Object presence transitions
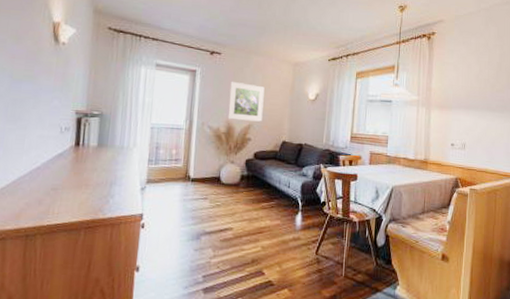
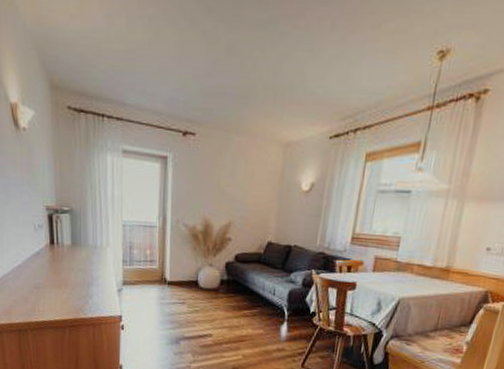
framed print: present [227,81,265,122] -> none [205,168,248,219]

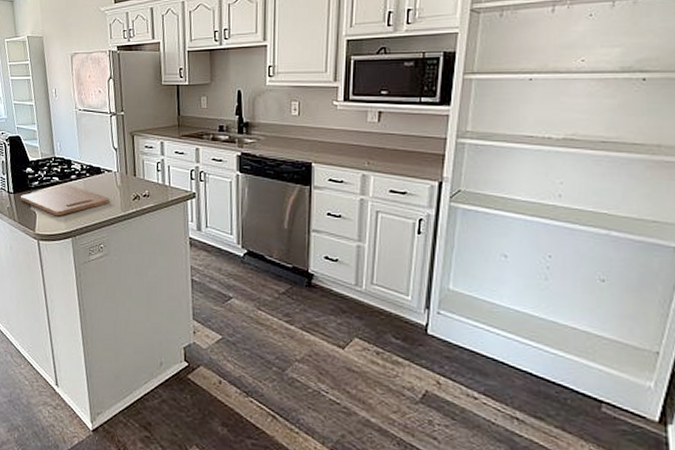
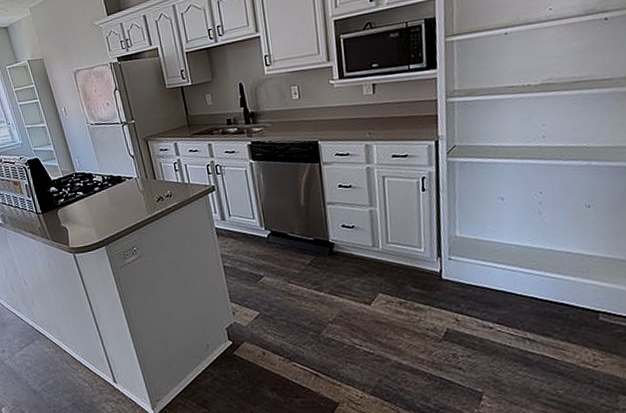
cutting board: present [21,185,110,216] -> none [50,197,135,229]

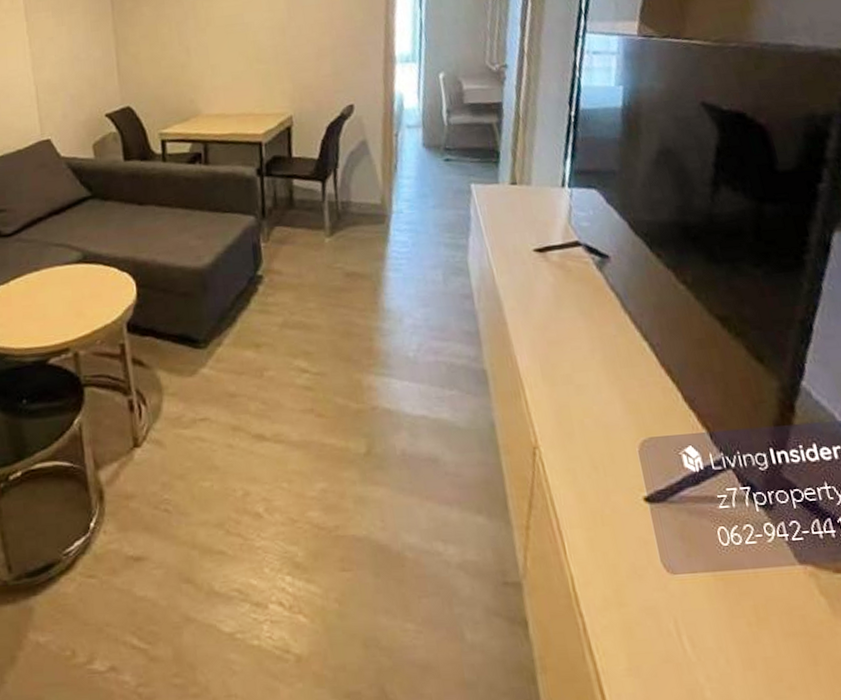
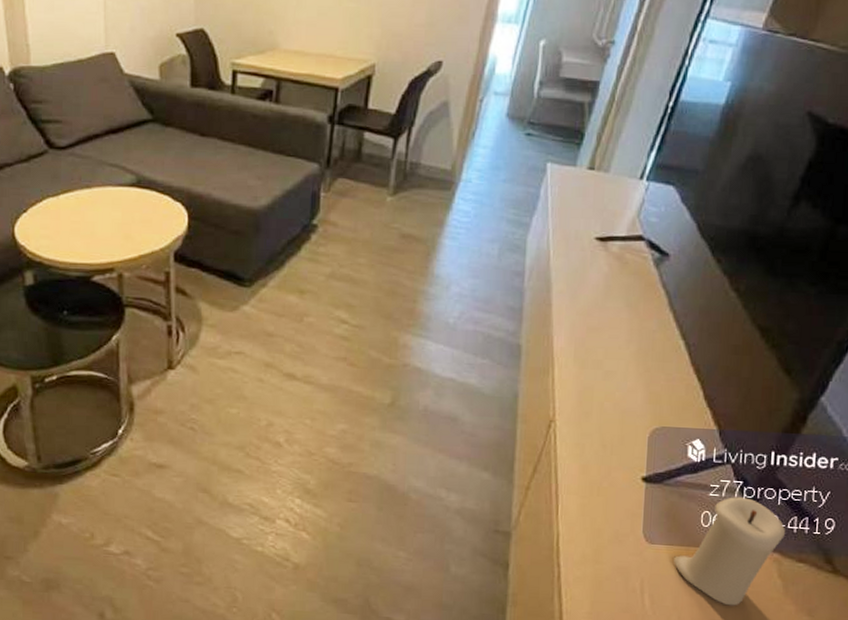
candle: none [702,505,812,638] -> present [674,497,785,606]

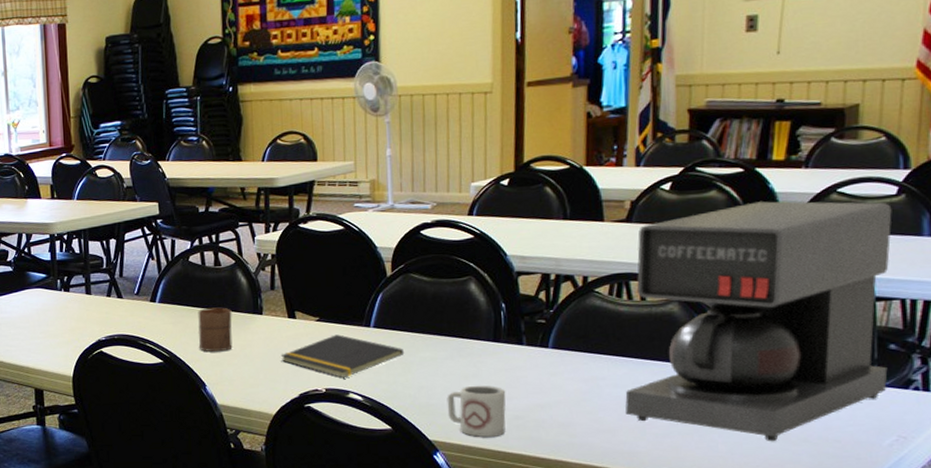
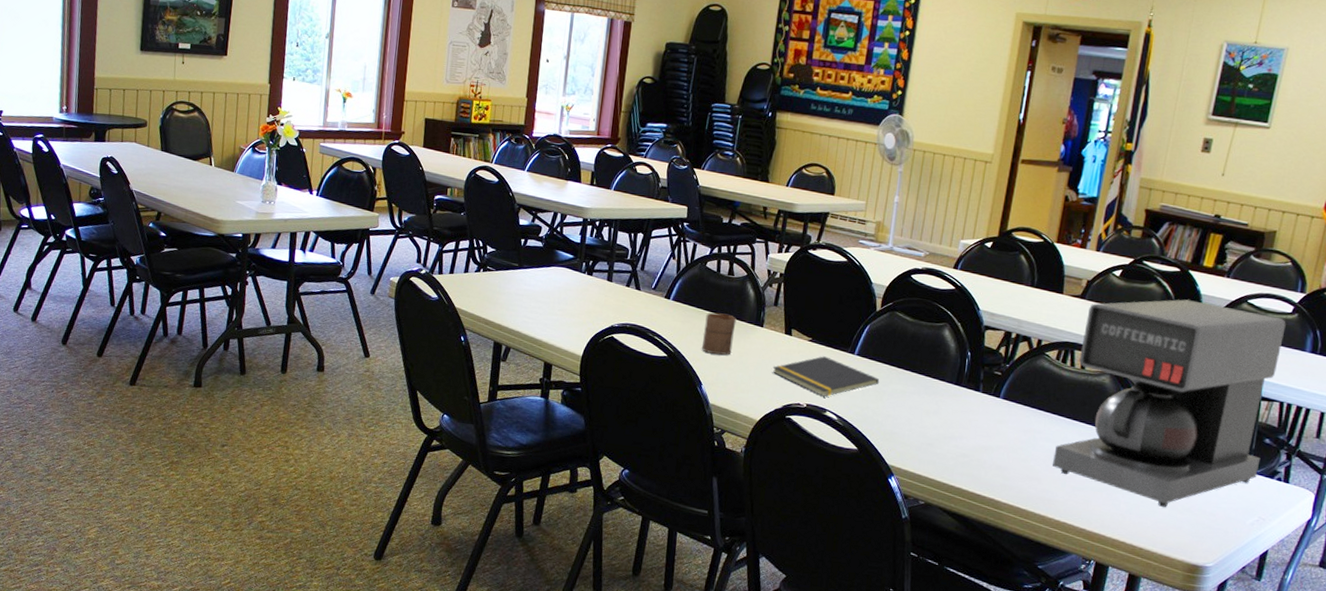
cup: present [447,385,506,437] -> none [906,421,959,470]

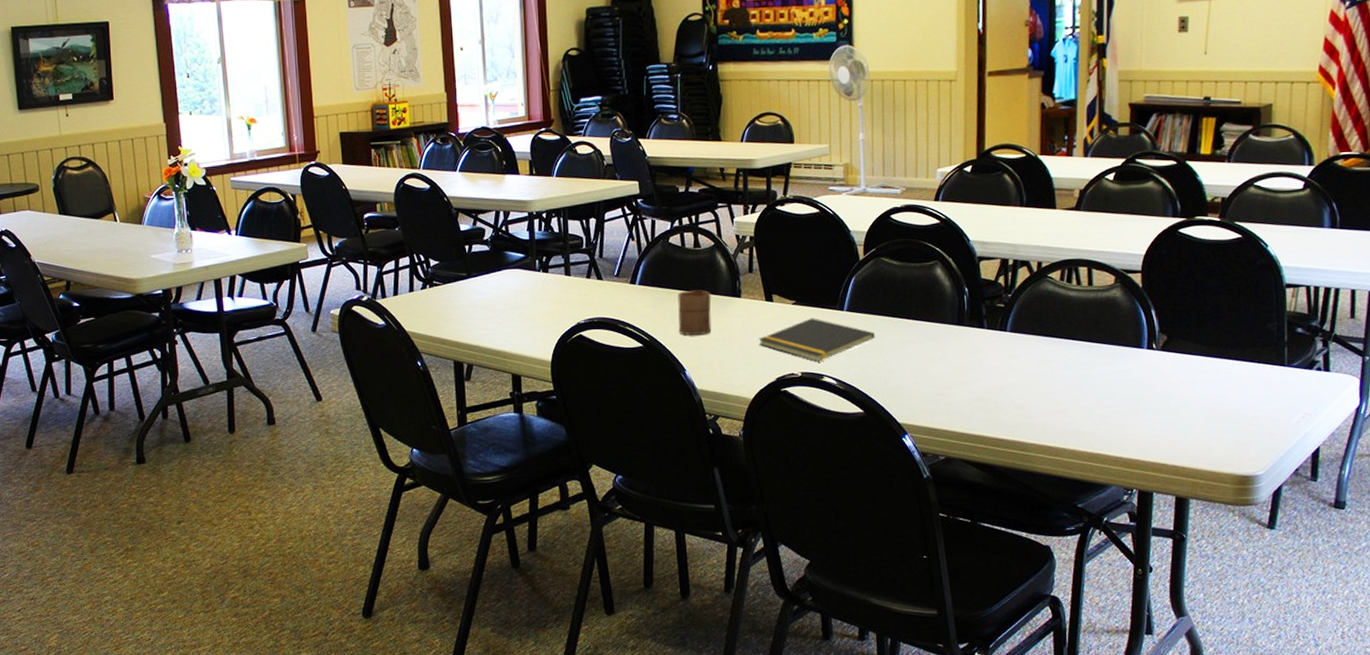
coffee maker: present [1053,299,1286,508] -> none [1074,193,1299,421]

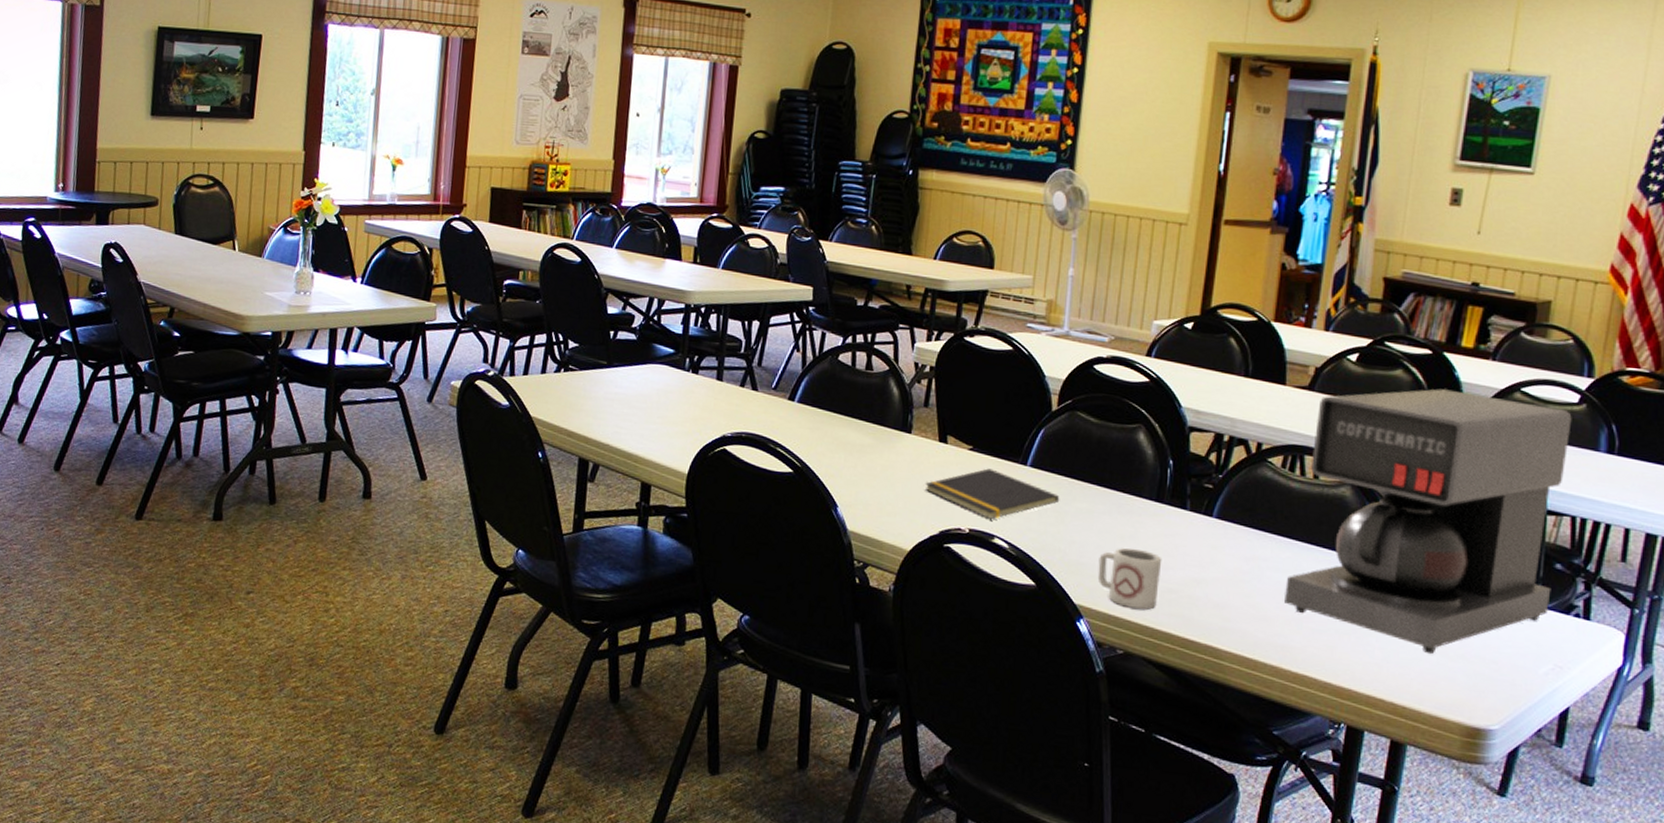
cup: present [677,290,712,336] -> none [836,416,878,470]
cup: none [915,368,969,419] -> present [1097,547,1162,610]
coffee maker: none [1074,193,1299,421] -> present [1284,388,1572,655]

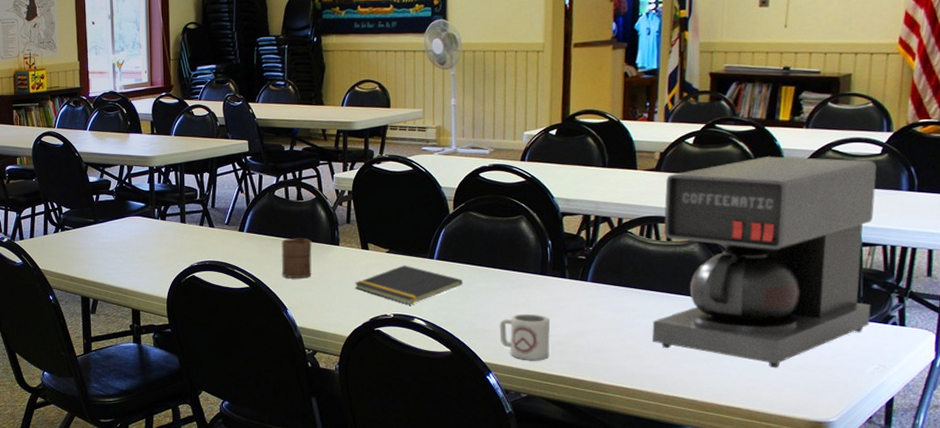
cup: none [836,416,878,470] -> present [281,238,312,279]

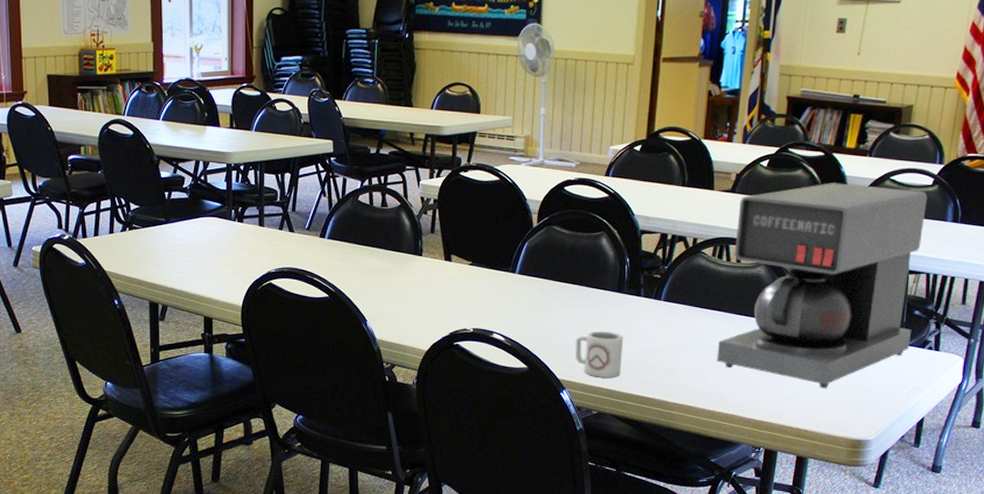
cup: present [281,238,312,279] -> none [363,247,395,289]
notepad: present [354,265,463,304] -> none [436,278,543,319]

WHAT THE TASK ASKS »
Write the entries out again exactly as they appear, with the pictures omitted.

SOLUTION TO THE EXERCISE »
framed print: present [227,81,265,122] -> none [205,168,248,219]

cutting board: present [21,185,110,216] -> none [50,197,135,229]

candle: none [702,505,812,638] -> present [674,497,785,606]

cup: present [447,385,506,437] -> none [906,421,959,470]

coffee maker: present [1053,299,1286,508] -> none [1074,193,1299,421]

cup: present [677,290,712,336] -> none [836,416,878,470]
cup: none [915,368,969,419] -> present [1097,547,1162,610]
coffee maker: none [1074,193,1299,421] -> present [1284,388,1572,655]

cup: none [836,416,878,470] -> present [281,238,312,279]

cup: present [281,238,312,279] -> none [363,247,395,289]
notepad: present [354,265,463,304] -> none [436,278,543,319]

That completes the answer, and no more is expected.